Cllr Finch, who is also the chairman of Swanage Chamber of Trade, was among the many objectors to the ferry company’s proposed toll increases, which were refused by the Secretary of State following a public inquiry in September.

A Government-appointed inspector had raised concerns that a reserve for a future replacement ferry was not being ringfenced.

“It was clear that after the public inquiry there was a significant area of concern that the ferry replacement fund is not ringfenced. In my view the company must now seriously stop taking huge dividends before they have adequately put money by for repairs, maintenance and replacement funds for a ferry in the future. If you are going to keep asking for more money every few years, as they have been doing so, for a new ferry then surely you then must put the money aside for that purpose? The tolls have been increased in 2004, 2006, 2009, and 2014 for a replacement ferry and to give the directors a reasonable return on their investment. Sadly, money goes in and out of that reserve like the tide at Sandbanks,” Cllr Finch said. “There are rumours why the ferry is taking so long to come back into action – that it’s in response to the Secretary of State’s decision. I am sure this is not the case as the ferry revenue must certainly be down as well. Let’s hope that it is up-and-running soon and proper sustainable investment is put into the ferry which we all depend on.
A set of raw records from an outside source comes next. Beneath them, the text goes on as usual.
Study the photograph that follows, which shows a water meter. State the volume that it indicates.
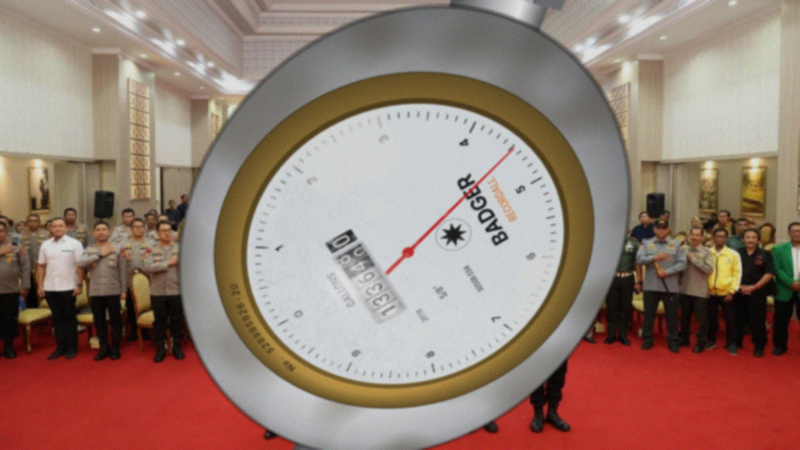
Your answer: 1336484.5 gal
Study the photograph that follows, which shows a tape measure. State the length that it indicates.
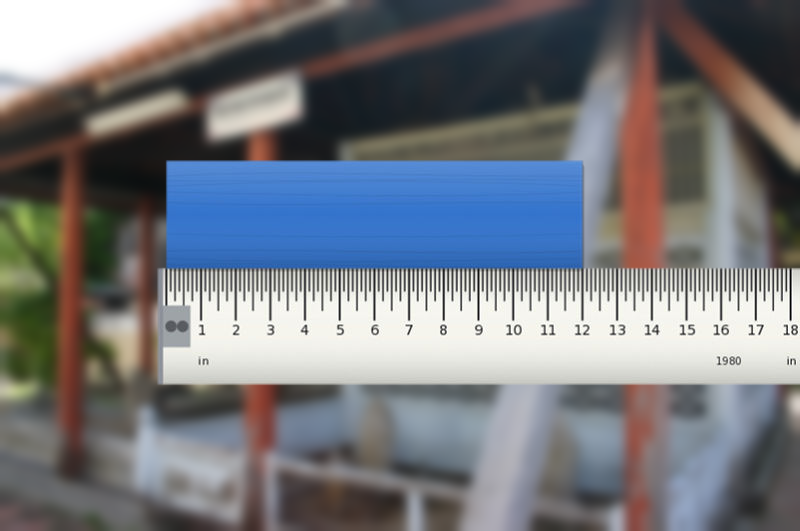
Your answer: 12 in
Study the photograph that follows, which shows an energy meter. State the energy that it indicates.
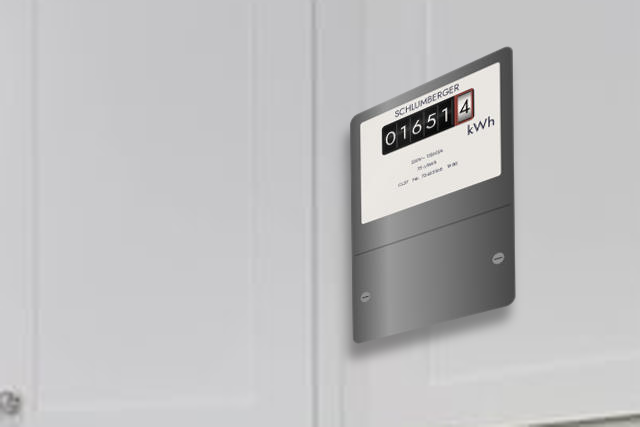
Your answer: 1651.4 kWh
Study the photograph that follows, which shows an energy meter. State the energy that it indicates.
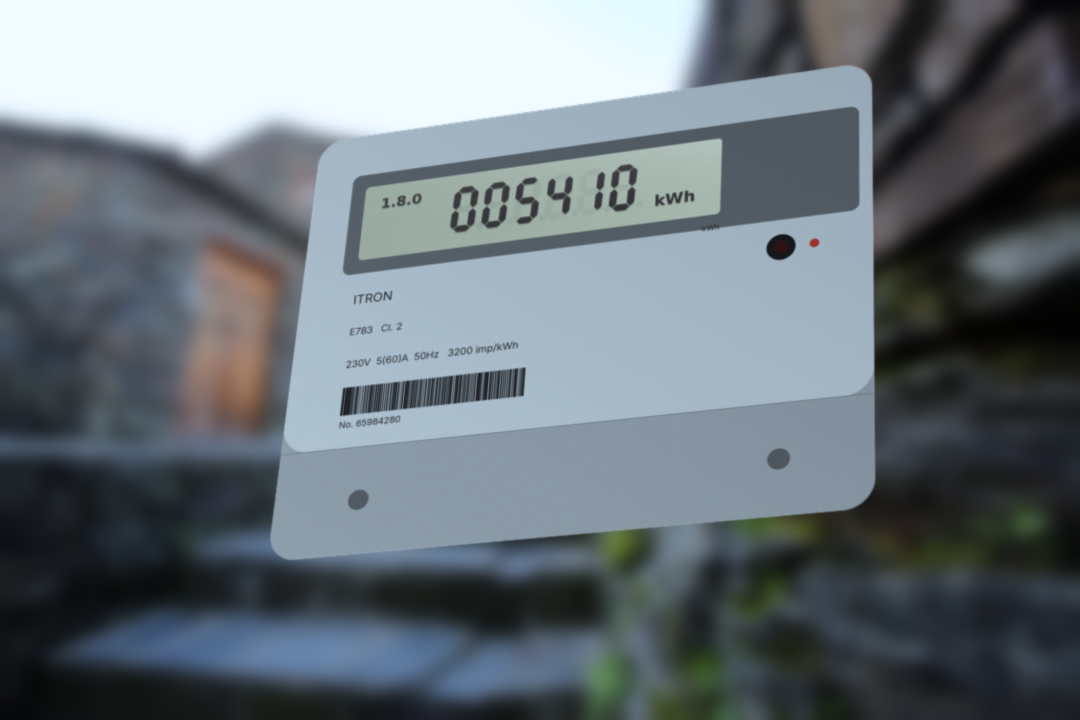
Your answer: 5410 kWh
We all love the ferry.”

Debby Monkhouse, of Swanage Labour, and among the objectors, said: “It does seem rather a coincidence that they didn’t get the price increases they wanted following the inspector’s report and now the ferry is out of service for this length of time.

“People are really suffering as it makes the journey a lot longer going round the other way.

“I trust the company is not punishing residents and implore them to get the ferry back up-and-running as soon as possible.”